Given instruction — Copy the listing below word for word. Start at the line containing "family: Bethylidae", stop after the line containing "family: Sciaridae", and omit the pictures.

Data listing —
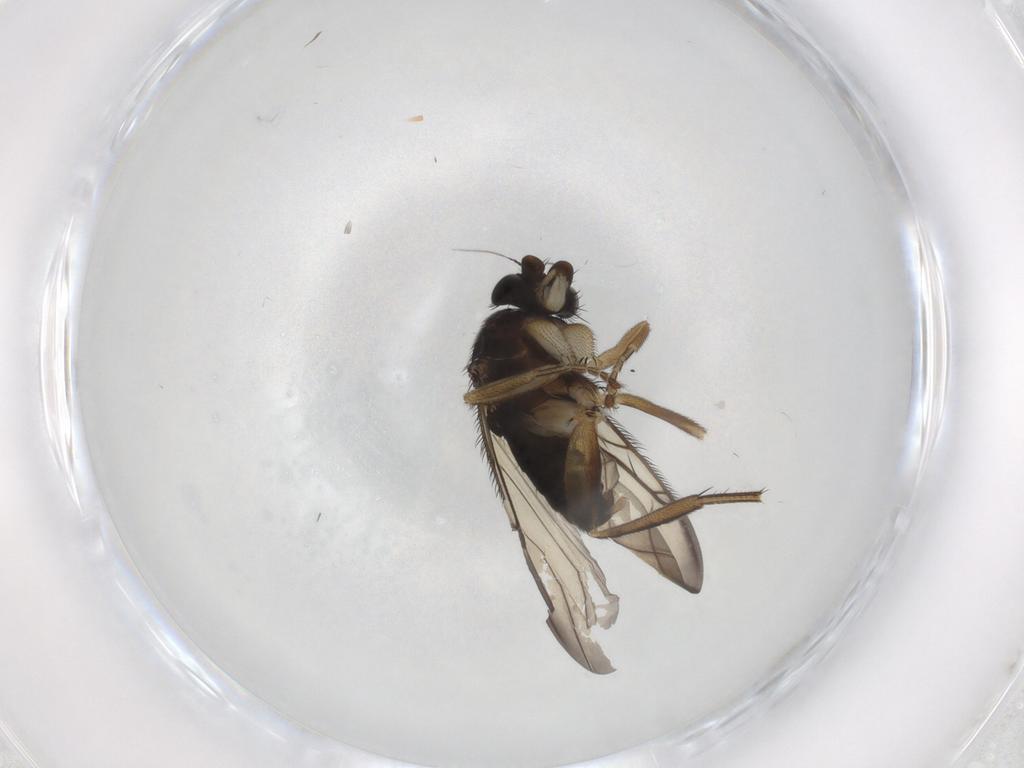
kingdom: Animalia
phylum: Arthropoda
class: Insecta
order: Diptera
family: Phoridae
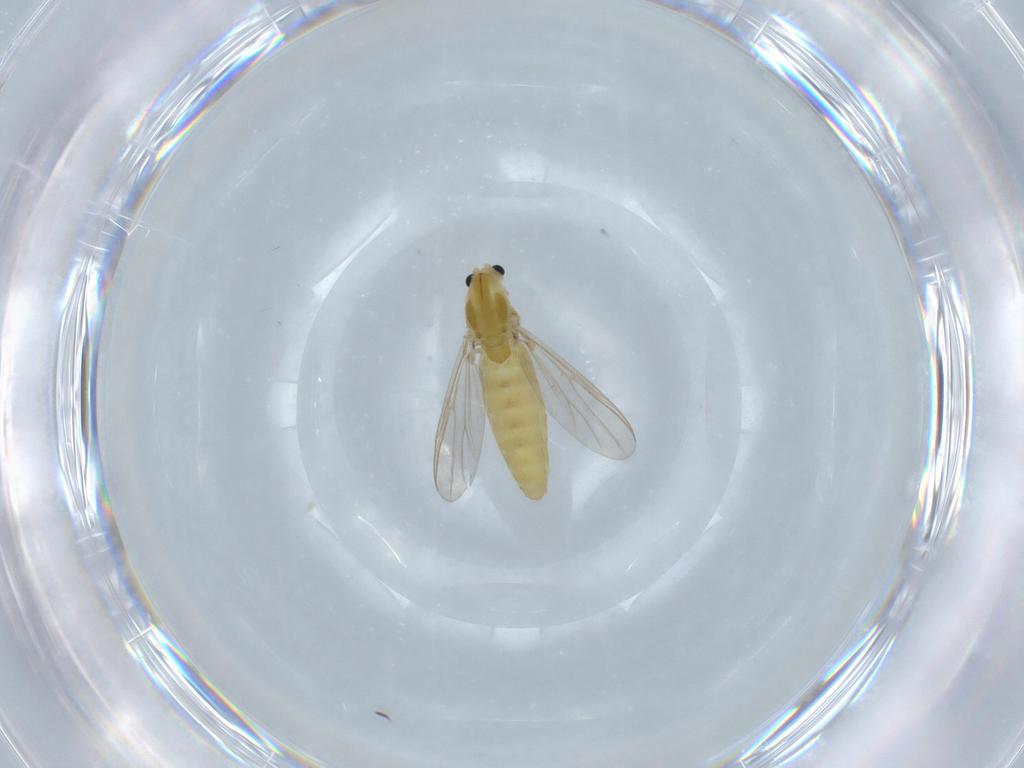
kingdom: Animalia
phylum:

---

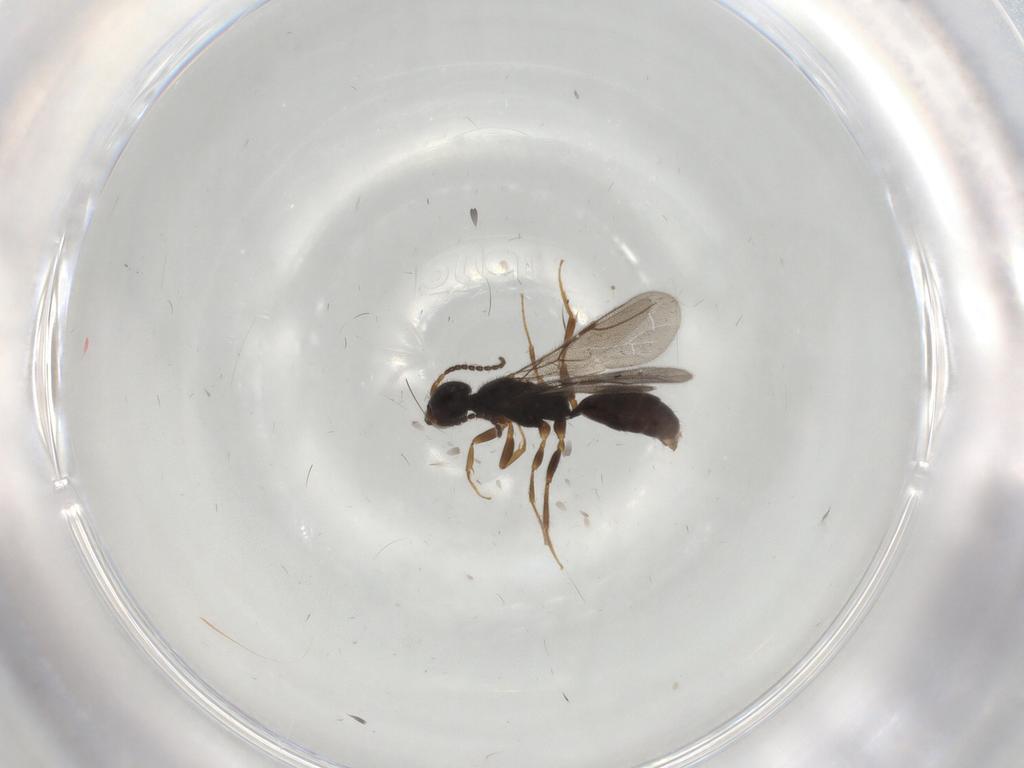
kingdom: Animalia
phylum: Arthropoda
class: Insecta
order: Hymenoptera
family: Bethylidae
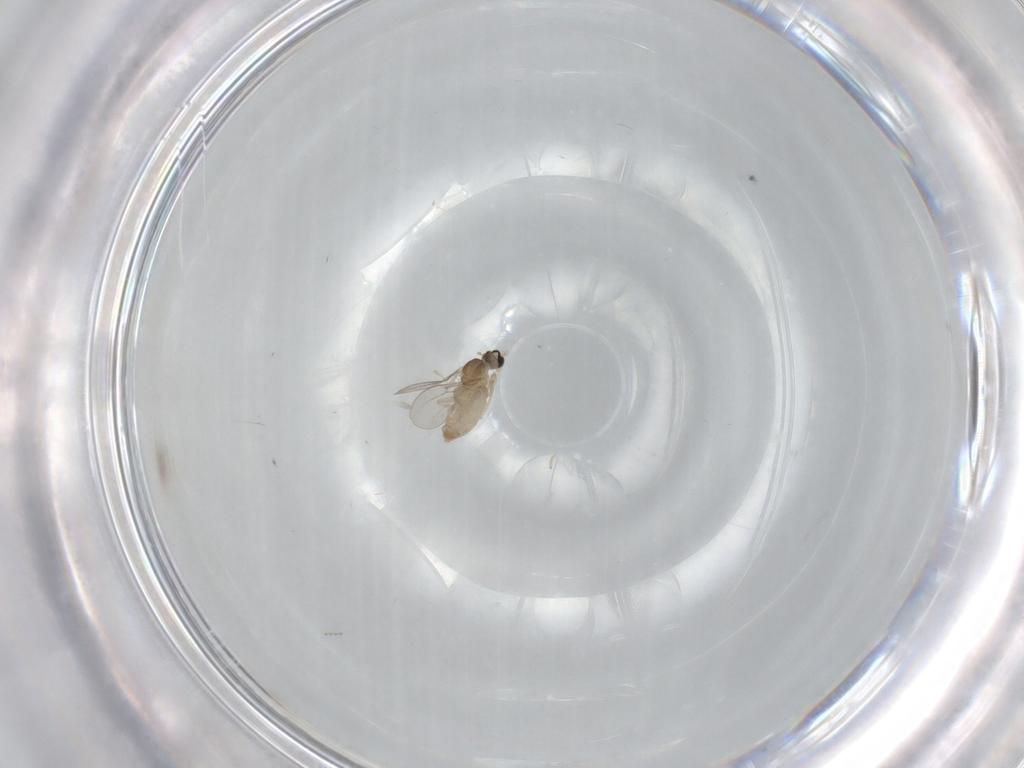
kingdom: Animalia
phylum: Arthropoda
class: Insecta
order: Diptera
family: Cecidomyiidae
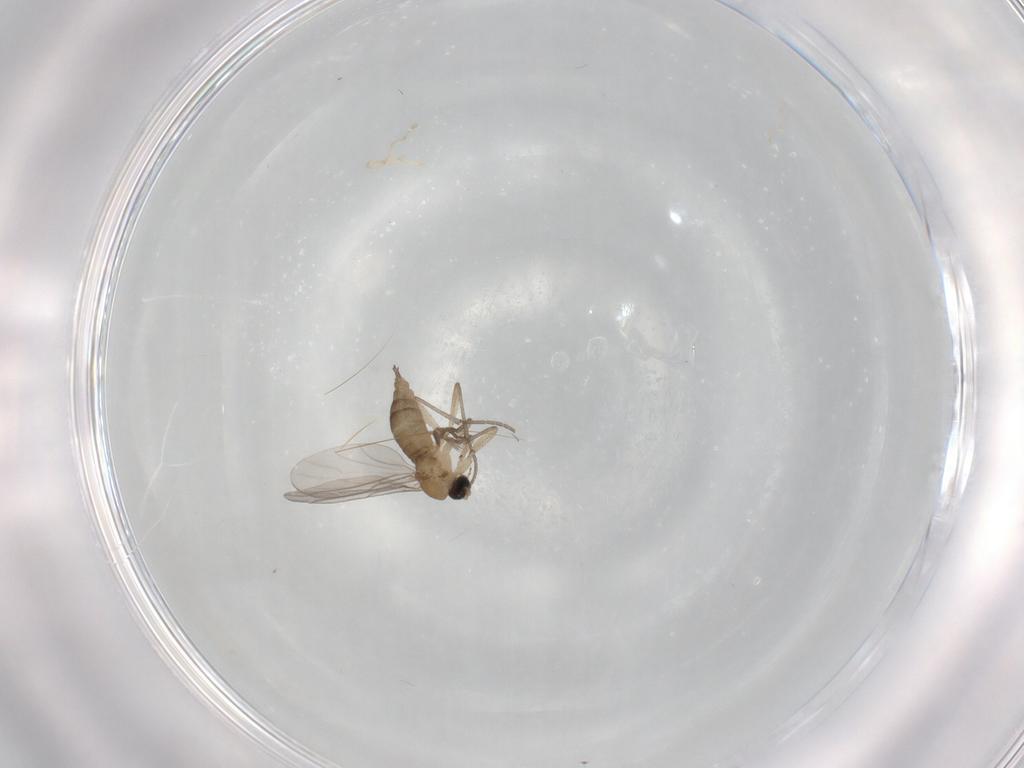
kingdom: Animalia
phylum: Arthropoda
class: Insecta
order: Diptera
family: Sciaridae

Completed task —
family: Bethylidae
kingdom: Animalia
phylum: Arthropoda
class: Insecta
order: Diptera
family: Cecidomyiidae
kingdom: Animalia
phylum: Arthropoda
class: Insecta
order: Diptera
family: Sciaridae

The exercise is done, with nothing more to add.